• [WHAT IS ASKED] Report how many lines of the data below contain the string "qCreatedBy", with case counting. Give only the number.

• [Extracted data entries]
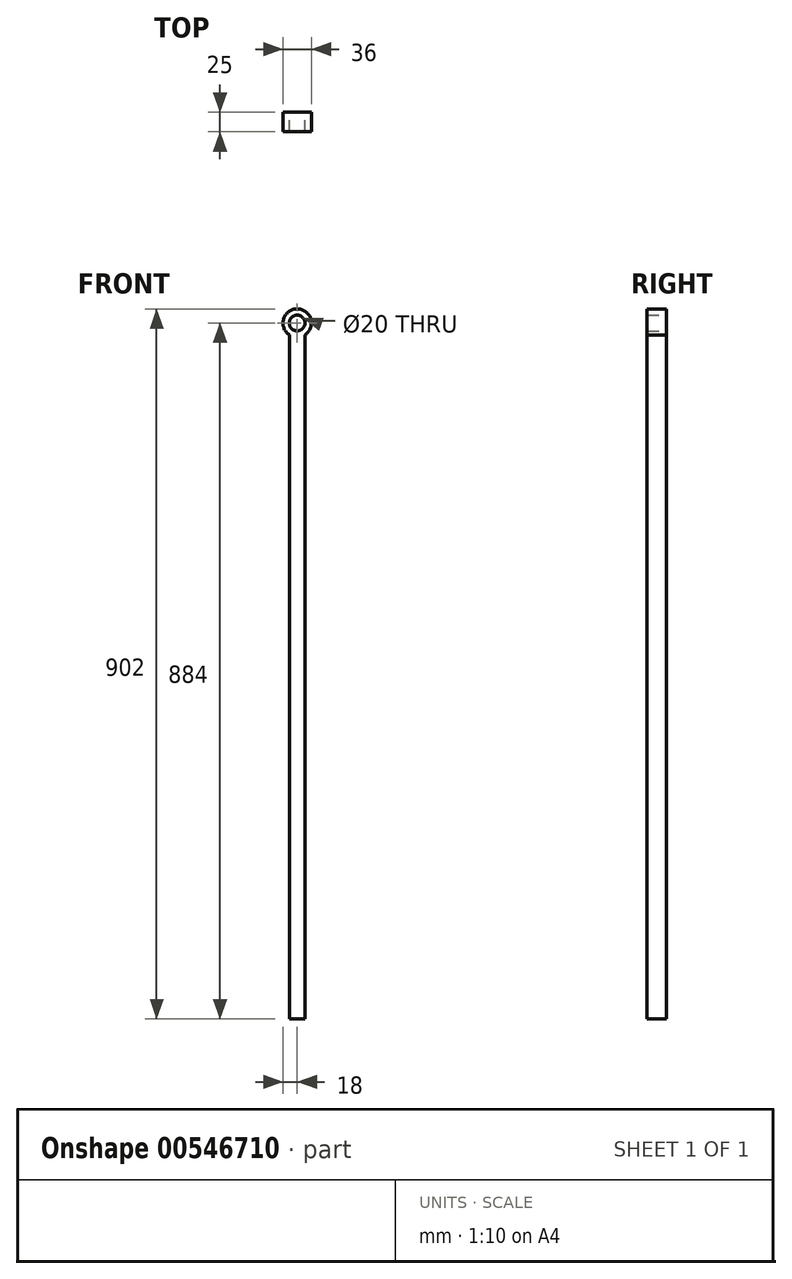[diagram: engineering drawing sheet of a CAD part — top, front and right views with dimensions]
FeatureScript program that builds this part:
annotation { "Feature Type Name" : "Feature", "Feature Type Description" : "" }
export const myFeature = defineFeature(function(context is Context, id is Id, definition is map)
    precondition{}
    {
        {
            var Q0;
            Q0=qCreatedBy(makeId("Front.planeOp"),FACE);
            var sketch = newSketch(context, id + "F0", { "sketchPlane" : qUnion([Q0])});
            skCircle(sketch, "E0", {"center": v(0, 0) * mm, "radius": 10 * mm});
            skArc(sketch, "E1", {"start": v(10, -14.97) * mm, "mid": v(0, 18) * mm, "end": v(-10, -14.97) * mm});
            skLineSegment(sketch, "E2.top", {"start": v(-10, -884) * mm, "end": v(10, -884) * mm});
            skLineSegment(sketch, "E2.left", {"start": v(-10, -14.97) * mm, "end": v(-10, -884) * mm});
            skLineSegment(sketch, "E2.right", {"start": v(10, -14.97) * mm, "end": v(10, -884) * mm});
            skSolve(sketch);
        }
        {
            var Q0;
            Q0=makeQuery(id+"F0.imprint","IMPRINT",FACE,{"disambiguationData":[TD([[makeQuery(id+"F0.imprint","IMPRINT",EDGE,{"derivedFrom":sQuery(id+"F0.wireOp",EDGE,"E0")}),-1.0]])]});
            extrude(context, id + "F1", {"entities" : qUnion([Q0]), "depth" : 25 * mm, "offsetDistance" : 25 * mm});
        }
    });
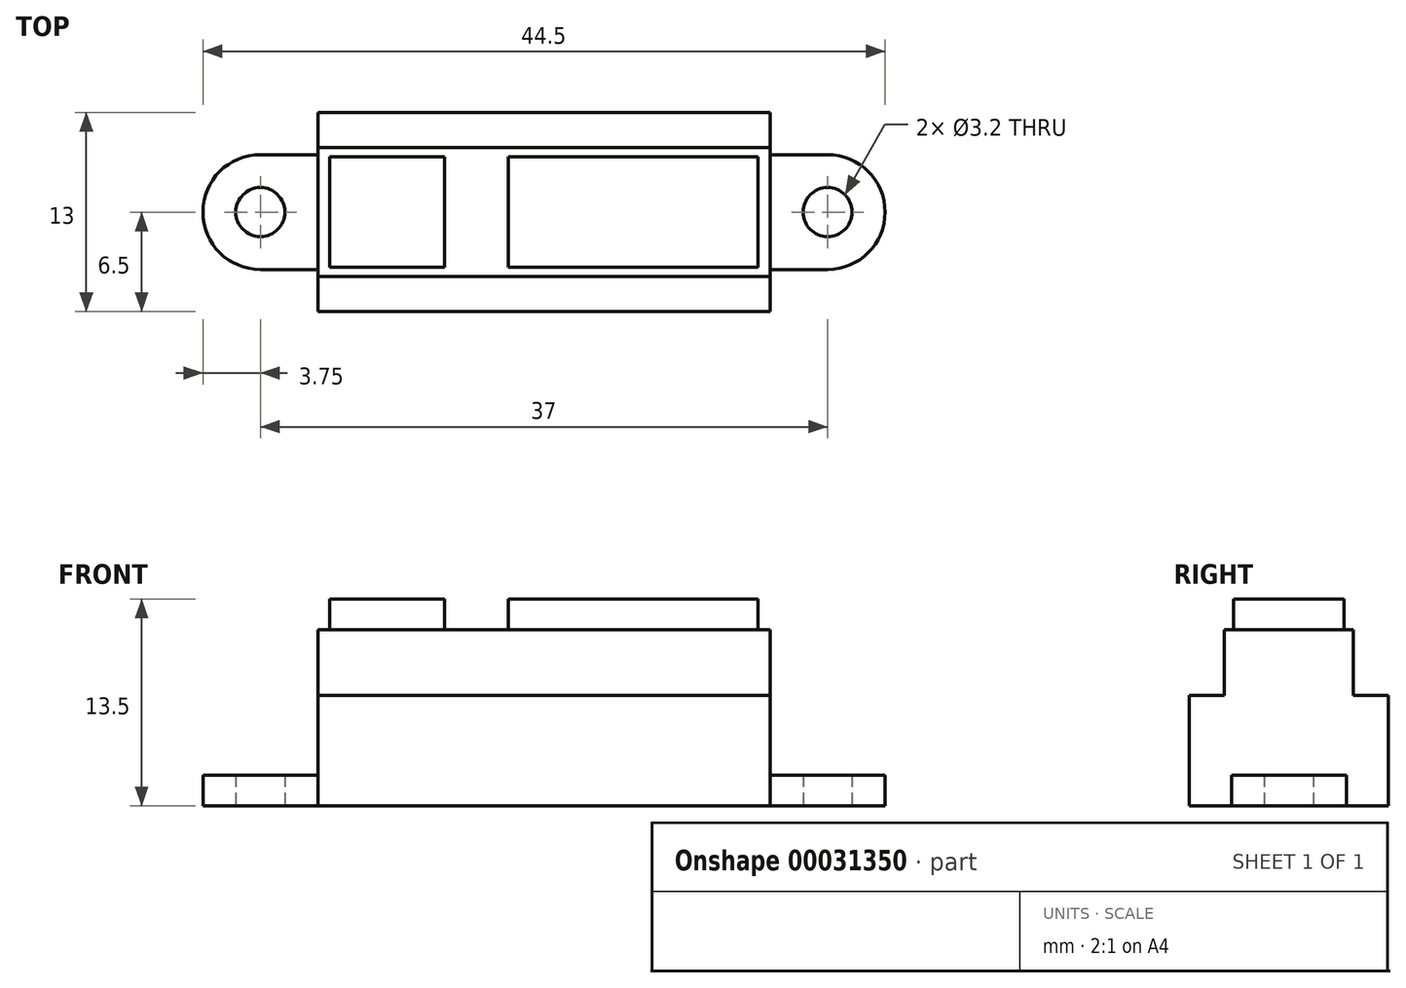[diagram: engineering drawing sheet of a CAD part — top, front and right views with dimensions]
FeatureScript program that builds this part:
annotation { "Feature Type Name" : "Feature", "Feature Type Description" : "" }
export const myFeature = defineFeature(function(context is Context, id is Id, definition is map)
    precondition{}
    {
        {
            var Q0;
            Q0=qCreatedBy(makeId("Top.planeOp"),FACE);
            var sketch = newSketch(context, id + "F0", { "sketchPlane" : qUnion([Q0])});
            skLineSegment(sketch, "E0.bottom", {"start": v(-14.75, 6.5) * mm, "end": v(14.75, 6.5) * mm});
            skLineSegment(sketch, "E0.top", {"start": v(-14.75, -6.5) * mm, "end": v(14.75, -6.5) * mm});
            skLineSegment(sketch, "E0.left", {"start": v(-14.75, 6.5) * mm, "end": v(-14.75, -6.5) * mm});
            skLineSegment(sketch, "E0.right", {"start": v(14.75, 6.5) * mm, "end": v(14.75, -6.5) * mm});
            skArc(sketch, "E1", {"start": v(18.5, -3.75) * mm, "mid": v(22.25, 0) * mm, "end": v(18.5, 3.75) * mm});
            skPoint(sketch, "E1.centerSnap0", {"position": v(14.75, 0) * mm});
            skLineSegment(sketch, "E2", {"start": v(14.75, 3.75) * mm, "end": v(18.5, 3.75) * mm});
            skLineSegment(sketch, "E3", {"start": v(14.75, -3.75) * mm, "end": v(18.5, -3.75) * mm});
            skCircle(sketch, "E4", {"center": v(18.5, 0) * mm, "radius": 1.6 * mm});
            skLineSegment(sketch, "E5.MirrorCS", {"start": v(-14.75, 3.75) * mm, "end": v(-18.5, 3.75) * mm});
            skArc(sketch, "E6.MirrorCS", {"start": v(-18.5, -3.75) * mm, "mid": v(-22.25, 0) * mm, "end": v(-18.5, 3.75) * mm});
            skLineSegment(sketch, "E7.MirrorCS", {"start": v(-14.75, -3.75) * mm, "end": v(-18.5, -3.75) * mm});
            skCircle(sketch, "E8.MirrorC", {"center": v(-18.5, 0) * mm, "radius": 1.6 * mm});
            skSolve(sketch);
        }
        {
            var Q0;
            Q0 = qSketchRegion(id + "F0", true);
            extrude(context, id + "F1", {"entities" : qUnion([Q0]), "depth" : 2 * mm});
        }
        {
            var Q0;
            Q0=makeQuery(id+"F1.opExtrude","CAP_FACE",FACE,{"disambiguationData":[OSD([sQuery(id+"F0.wireOp",EDGE,"E0.bottom"),sQuery(id+"F0.wireOp",EDGE,"E0.top"),sQuery(id+"F0.wireOp",EDGE,"E0.left"),sQuery(id+"F0.wireOp",EDGE,"E0.right"),sQuery(id+"F0.wireOp",EDGE,"E1"),sQuery(id+"F0.wireOp",EDGE,"E2"),sQuery(id+"F0.wireOp",EDGE,"E3"),sQuery(id+"F0.wireOp",EDGE,"E4"),sQuery(id+"F0.wireOp",EDGE,"E5.MirrorCS"),sQuery(id+"F0.wireOp",EDGE,"E6.MirrorCS"),sQuery(id+"F0.wireOp",EDGE,"E7.MirrorCS"),sQuery(id+"F0.wireOp",EDGE,"E8.MirrorC")])],"isStart":false});
            var sketch = newSketch(context, id + "F2", { "sketchPlane" : qUnion([Q0])});
            skLineSegment(sketch, "E9.bottom", {"start": v(-14.75, 6.5) * mm, "end": v(14.75, 6.5) * mm});
            skLineSegment(sketch, "E9.top", {"start": v(-14.75, -6.5) * mm, "end": v(14.75, -6.5) * mm});
            skLineSegment(sketch, "E9.left", {"start": v(-14.75, 6.5) * mm, "end": v(-14.75, -6.5) * mm});
            skLineSegment(sketch, "E9.right", {"start": v(14.75, 6.5) * mm, "end": v(14.75, -6.5) * mm});
            skSolve(sketch);
        }
        {
            var Q0;
            Q0 = qSketchRegion(id + "F2", true);
            extrude(context, id + "F3", {"entities" : qUnion([Q0]), "operationType" : NewBodyOperationType.ADD, "depth" : (13.5 - 6.3 - 2) * mm});
        }
        {
            var Q0;
            Q0=makeQuery(id+"F3.opExtrude","CAP_FACE",FACE,{"disambiguationData":[OSD([sQuery(id+"F2.wireOp",EDGE,"E9.bottom"),sQuery(id+"F2.wireOp",EDGE,"E9.top"),sQuery(id+"F2.wireOp",EDGE,"E9.left"),sQuery(id+"F2.wireOp",EDGE,"E9.right")])],"isStart":false});
            var sketch = newSketch(context, id + "F4", { "sketchPlane" : qUnion([Q0])});
            skLineSegment(sketch, "E10.bottom", {"start": v(-14.75, 4.2) * mm, "end": v(14.75, 4.2) * mm});
            skLineSegment(sketch, "E10.top", {"start": v(-14.75, -4.2) * mm, "end": v(14.75, -4.2) * mm});
            skLineSegment(sketch, "E10.left", {"start": v(-14.75, 4.2) * mm, "end": v(-14.75, -4.2) * mm});
            skLineSegment(sketch, "E10.right", {"start": v(14.75, 4.2) * mm, "end": v(14.75, -4.2) * mm});
            skSolve(sketch);
        }
        {
            var Q0;
            Q0 = qSketchRegion(id + "F4", true);
            extrude(context, id + "F5", {"entities" : qUnion([Q0]), "operationType" : NewBodyOperationType.ADD, "depth" : 4.3 * mm});
        }
        {
            var Q0;
            Q0=makeQuery(id+"F5.opExtrude","CAP_FACE",FACE,{"disambiguationData":[OSD([sQuery(id+"F4.wireOp",EDGE,"E10.bottom"),sQuery(id+"F4.wireOp",EDGE,"E10.top"),sQuery(id+"F4.wireOp",EDGE,"E10.left"),sQuery(id+"F4.wireOp",EDGE,"E10.right")])],"isStart":false});
            var sketch = newSketch(context, id + "F6", { "sketchPlane" : qUnion([Q0])});
            skLineSegment(sketch, "E11.bottom", {"start": v(-2.33, 3.6) * mm, "end": v(13.98, 3.6) * mm});
            skLineSegment(sketch, "E11.top", {"start": v(-2.33, -3.6) * mm, "end": v(13.98, -3.6) * mm});
            skLineSegment(sketch, "E11.left", {"start": v(-2.33, 3.6) * mm, "end": v(-2.33, -3.6) * mm});
            skLineSegment(sketch, "E11.right", {"start": v(13.97, 3.6) * mm, "end": v(13.97, -3.6) * mm});
            skLineSegment(sketch, "E12.bottom", {"start": v(-13.98, 3.6) * mm, "end": v(-6.48, 3.6) * mm});
            skLineSegment(sketch, "E12.top", {"start": v(-13.98, -3.6) * mm, "end": v(-6.48, -3.6) * mm});
            skLineSegment(sketch, "E12.left", {"start": v(-13.98, 3.6) * mm, "end": v(-13.98, -3.6) * mm});
            skLineSegment(sketch, "E12.right", {"start": v(-6.48, 3.6) * mm, "end": v(-6.48, -3.6) * mm});
            skSolve(sketch);
        }
        {
            var Q0;
            Q0 = qSketchRegion(id + "F6", true);
            extrude(context, id + "F7", {"entities" : qUnion([Q0]), "operationType" : NewBodyOperationType.ADD, "depth" : 2 * mm});
        }
    });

• [EXERCISE RESULT] 2